**Task item:** Report each line of the data that includes the word "space".

┌──

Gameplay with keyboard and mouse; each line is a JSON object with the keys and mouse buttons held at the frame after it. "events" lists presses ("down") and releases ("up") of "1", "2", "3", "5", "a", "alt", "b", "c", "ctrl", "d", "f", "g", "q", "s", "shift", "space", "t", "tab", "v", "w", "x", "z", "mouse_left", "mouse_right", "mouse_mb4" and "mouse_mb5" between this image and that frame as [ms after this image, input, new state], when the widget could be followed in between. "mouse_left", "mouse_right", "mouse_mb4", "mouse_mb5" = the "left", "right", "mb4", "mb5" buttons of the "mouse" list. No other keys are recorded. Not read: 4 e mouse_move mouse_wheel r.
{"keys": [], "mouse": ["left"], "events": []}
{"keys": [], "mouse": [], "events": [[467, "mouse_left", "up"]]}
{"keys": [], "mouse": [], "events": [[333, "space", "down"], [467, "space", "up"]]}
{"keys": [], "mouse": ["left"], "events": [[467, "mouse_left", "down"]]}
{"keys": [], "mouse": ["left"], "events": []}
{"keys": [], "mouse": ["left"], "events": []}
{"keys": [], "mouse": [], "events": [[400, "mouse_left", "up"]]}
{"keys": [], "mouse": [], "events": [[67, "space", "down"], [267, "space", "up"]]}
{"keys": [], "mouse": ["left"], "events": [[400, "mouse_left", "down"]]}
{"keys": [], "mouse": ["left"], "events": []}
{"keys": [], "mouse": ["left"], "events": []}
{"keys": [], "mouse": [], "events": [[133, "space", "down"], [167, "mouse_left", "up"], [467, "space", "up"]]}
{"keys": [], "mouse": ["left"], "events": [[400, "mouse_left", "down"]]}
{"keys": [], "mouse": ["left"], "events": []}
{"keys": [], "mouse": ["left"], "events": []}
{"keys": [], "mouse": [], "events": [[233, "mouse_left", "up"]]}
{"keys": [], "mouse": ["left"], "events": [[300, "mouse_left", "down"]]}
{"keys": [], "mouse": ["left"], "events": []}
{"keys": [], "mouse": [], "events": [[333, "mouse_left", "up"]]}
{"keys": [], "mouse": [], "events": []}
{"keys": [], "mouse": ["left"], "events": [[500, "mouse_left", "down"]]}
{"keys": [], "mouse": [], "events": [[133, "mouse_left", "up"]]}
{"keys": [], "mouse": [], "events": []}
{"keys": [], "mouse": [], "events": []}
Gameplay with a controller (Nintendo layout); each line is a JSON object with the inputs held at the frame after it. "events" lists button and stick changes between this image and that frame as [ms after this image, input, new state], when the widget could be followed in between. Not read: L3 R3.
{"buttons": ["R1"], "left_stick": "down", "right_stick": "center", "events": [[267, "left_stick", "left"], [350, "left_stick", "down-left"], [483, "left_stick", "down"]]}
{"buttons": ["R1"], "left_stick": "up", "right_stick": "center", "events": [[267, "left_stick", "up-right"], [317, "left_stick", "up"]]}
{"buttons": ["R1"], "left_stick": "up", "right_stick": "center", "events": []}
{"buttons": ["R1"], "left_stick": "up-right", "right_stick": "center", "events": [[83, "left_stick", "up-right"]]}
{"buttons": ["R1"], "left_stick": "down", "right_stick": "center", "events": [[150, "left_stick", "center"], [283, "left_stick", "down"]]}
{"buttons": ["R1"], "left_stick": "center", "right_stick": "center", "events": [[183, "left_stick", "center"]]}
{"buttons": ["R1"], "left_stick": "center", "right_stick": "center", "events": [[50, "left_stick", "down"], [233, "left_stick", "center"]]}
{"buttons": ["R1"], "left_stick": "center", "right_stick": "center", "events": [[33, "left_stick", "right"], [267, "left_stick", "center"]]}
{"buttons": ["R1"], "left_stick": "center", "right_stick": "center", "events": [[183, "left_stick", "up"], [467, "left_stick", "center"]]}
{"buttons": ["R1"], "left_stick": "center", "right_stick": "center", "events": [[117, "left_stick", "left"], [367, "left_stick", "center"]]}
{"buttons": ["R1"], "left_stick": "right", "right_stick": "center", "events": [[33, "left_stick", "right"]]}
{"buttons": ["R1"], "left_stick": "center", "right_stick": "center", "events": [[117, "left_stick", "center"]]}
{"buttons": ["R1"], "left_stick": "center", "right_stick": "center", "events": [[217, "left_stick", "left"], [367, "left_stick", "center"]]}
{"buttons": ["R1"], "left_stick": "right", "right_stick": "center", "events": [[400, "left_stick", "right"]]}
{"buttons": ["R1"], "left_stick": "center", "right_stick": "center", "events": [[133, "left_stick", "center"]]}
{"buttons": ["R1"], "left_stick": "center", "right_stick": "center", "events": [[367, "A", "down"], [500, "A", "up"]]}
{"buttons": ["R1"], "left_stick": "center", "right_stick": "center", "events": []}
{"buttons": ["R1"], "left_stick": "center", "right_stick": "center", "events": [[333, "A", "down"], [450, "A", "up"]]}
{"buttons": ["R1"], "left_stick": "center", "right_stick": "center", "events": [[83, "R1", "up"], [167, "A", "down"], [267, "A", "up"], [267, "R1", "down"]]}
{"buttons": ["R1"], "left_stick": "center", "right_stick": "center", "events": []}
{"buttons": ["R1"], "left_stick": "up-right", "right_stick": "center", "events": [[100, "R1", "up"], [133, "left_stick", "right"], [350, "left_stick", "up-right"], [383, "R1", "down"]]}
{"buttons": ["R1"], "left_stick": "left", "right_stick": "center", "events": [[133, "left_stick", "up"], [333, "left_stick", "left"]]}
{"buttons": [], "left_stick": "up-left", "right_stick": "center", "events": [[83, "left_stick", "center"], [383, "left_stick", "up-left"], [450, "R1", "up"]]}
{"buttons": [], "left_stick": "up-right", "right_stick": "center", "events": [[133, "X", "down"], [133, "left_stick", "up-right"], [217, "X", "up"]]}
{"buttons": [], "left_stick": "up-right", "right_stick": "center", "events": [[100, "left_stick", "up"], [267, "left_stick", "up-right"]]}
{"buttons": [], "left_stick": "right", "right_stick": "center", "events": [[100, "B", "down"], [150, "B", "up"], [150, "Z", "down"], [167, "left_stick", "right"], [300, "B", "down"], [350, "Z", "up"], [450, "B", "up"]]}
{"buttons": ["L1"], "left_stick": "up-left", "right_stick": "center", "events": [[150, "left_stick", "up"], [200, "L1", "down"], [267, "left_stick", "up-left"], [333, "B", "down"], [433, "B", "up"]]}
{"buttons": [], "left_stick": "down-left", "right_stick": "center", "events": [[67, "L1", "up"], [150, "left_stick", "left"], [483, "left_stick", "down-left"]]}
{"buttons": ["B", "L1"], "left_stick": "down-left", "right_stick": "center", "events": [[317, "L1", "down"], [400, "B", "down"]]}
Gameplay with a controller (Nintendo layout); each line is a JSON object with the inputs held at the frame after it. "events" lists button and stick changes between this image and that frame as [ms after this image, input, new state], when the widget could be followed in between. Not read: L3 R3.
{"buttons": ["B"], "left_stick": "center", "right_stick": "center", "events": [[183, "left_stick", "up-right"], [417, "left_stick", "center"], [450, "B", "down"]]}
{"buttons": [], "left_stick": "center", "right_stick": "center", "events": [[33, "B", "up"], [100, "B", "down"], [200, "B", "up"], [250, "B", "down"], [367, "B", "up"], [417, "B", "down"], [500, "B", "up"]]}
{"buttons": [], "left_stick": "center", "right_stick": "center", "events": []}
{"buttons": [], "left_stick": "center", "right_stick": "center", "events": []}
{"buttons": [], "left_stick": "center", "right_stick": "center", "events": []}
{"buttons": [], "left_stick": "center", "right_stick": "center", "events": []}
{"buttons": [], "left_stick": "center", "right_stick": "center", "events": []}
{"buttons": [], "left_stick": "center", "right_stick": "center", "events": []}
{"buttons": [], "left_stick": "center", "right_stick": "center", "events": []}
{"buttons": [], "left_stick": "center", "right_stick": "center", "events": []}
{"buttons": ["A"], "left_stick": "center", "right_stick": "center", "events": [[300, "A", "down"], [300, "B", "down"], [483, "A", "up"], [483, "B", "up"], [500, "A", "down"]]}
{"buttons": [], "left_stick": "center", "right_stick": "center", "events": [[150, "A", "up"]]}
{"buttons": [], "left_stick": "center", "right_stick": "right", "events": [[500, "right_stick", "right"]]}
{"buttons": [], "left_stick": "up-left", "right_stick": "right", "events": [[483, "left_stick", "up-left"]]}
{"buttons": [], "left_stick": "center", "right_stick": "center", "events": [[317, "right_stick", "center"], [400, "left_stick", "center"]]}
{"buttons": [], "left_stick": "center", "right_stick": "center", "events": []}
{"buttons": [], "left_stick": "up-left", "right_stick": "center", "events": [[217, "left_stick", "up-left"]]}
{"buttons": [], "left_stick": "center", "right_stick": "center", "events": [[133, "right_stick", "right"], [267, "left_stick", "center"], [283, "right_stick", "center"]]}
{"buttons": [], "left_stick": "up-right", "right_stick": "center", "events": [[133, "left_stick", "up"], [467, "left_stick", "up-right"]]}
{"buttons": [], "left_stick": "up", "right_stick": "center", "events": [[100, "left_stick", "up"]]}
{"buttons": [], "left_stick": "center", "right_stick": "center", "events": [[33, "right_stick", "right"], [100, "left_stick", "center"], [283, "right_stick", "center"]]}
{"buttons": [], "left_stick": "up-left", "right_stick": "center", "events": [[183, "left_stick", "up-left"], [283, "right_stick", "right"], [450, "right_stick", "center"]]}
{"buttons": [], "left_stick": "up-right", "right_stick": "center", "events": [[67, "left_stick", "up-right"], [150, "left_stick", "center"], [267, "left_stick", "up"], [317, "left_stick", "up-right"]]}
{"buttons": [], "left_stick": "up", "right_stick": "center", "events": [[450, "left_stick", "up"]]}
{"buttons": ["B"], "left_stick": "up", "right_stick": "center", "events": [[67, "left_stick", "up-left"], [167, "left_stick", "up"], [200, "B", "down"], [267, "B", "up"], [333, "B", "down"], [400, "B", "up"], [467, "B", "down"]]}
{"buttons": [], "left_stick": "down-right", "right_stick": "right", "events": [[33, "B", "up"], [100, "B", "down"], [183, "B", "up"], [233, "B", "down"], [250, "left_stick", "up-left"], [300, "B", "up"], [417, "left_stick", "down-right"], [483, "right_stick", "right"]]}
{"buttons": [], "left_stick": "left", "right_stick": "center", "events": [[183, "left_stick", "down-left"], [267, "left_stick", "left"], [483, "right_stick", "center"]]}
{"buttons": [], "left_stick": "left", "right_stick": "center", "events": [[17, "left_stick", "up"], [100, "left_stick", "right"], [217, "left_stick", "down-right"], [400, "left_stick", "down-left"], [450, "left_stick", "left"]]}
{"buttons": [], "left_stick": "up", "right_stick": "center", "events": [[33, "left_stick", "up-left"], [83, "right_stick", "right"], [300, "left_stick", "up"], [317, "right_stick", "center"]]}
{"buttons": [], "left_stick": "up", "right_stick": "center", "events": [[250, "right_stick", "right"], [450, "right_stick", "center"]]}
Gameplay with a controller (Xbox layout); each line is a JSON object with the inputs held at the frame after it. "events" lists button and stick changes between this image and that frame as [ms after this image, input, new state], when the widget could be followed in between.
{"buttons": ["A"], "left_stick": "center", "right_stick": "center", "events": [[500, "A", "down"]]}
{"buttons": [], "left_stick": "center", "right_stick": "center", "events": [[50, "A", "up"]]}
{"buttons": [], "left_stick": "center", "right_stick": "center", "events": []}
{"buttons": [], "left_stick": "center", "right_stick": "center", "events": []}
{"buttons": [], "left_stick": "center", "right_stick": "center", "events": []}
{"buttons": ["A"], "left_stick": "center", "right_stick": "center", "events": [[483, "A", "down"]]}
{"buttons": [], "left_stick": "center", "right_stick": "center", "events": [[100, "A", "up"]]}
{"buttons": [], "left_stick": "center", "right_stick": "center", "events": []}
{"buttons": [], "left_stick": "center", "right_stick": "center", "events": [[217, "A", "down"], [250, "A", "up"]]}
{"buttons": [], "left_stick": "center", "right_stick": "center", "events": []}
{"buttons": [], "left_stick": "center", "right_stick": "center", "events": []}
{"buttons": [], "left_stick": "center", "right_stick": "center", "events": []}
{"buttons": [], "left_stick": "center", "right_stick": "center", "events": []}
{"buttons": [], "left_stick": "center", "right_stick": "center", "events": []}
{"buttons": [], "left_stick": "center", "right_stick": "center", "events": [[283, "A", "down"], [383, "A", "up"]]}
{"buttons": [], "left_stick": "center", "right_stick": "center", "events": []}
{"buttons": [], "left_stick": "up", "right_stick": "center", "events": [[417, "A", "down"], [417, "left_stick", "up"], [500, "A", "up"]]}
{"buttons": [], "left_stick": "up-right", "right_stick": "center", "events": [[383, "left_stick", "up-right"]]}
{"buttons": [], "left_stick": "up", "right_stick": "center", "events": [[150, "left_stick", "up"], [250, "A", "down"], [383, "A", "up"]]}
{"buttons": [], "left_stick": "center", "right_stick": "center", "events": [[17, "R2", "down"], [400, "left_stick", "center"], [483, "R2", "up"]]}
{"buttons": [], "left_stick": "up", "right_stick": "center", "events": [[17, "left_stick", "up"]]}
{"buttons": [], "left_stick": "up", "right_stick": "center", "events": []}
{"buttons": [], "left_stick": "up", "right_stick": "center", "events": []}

└──

**Solved problem:**
Gameplay with keyboard and mouse; each line is a JSON object with the keys and mouse buttons held at the frame after it. "events" lists presses ("down") and releases ("up") of "1", "2", "3", "5", "a", "alt", "b", "c", "ctrl", "d", "f", "g", "q", "s", "shift", "space", "t", "tab", "v", "w", "x", "z", "mouse_left", "mouse_right", "mouse_mb4" and "mouse_mb5" between this image and that frame as [ms after this image, input, new state], when the widget could be followed in between. "mouse_left", "mouse_right", "mouse_mb4", "mouse_mb5" = the "left", "right", "mb4", "mb5" buttons of the "mouse" list. No other keys are recorded. Not read: 4 e mouse_move mouse_wheel r.
{"keys": [], "mouse": [], "events": [[333, "space", "down"], [467, "space", "up"]]}
{"keys": [], "mouse": [], "events": [[67, "space", "down"], [267, "space", "up"]]}
{"keys": [], "mouse": [], "events": [[133, "space", "down"], [167, "mouse_left", "up"], [467, "space", "up"]]}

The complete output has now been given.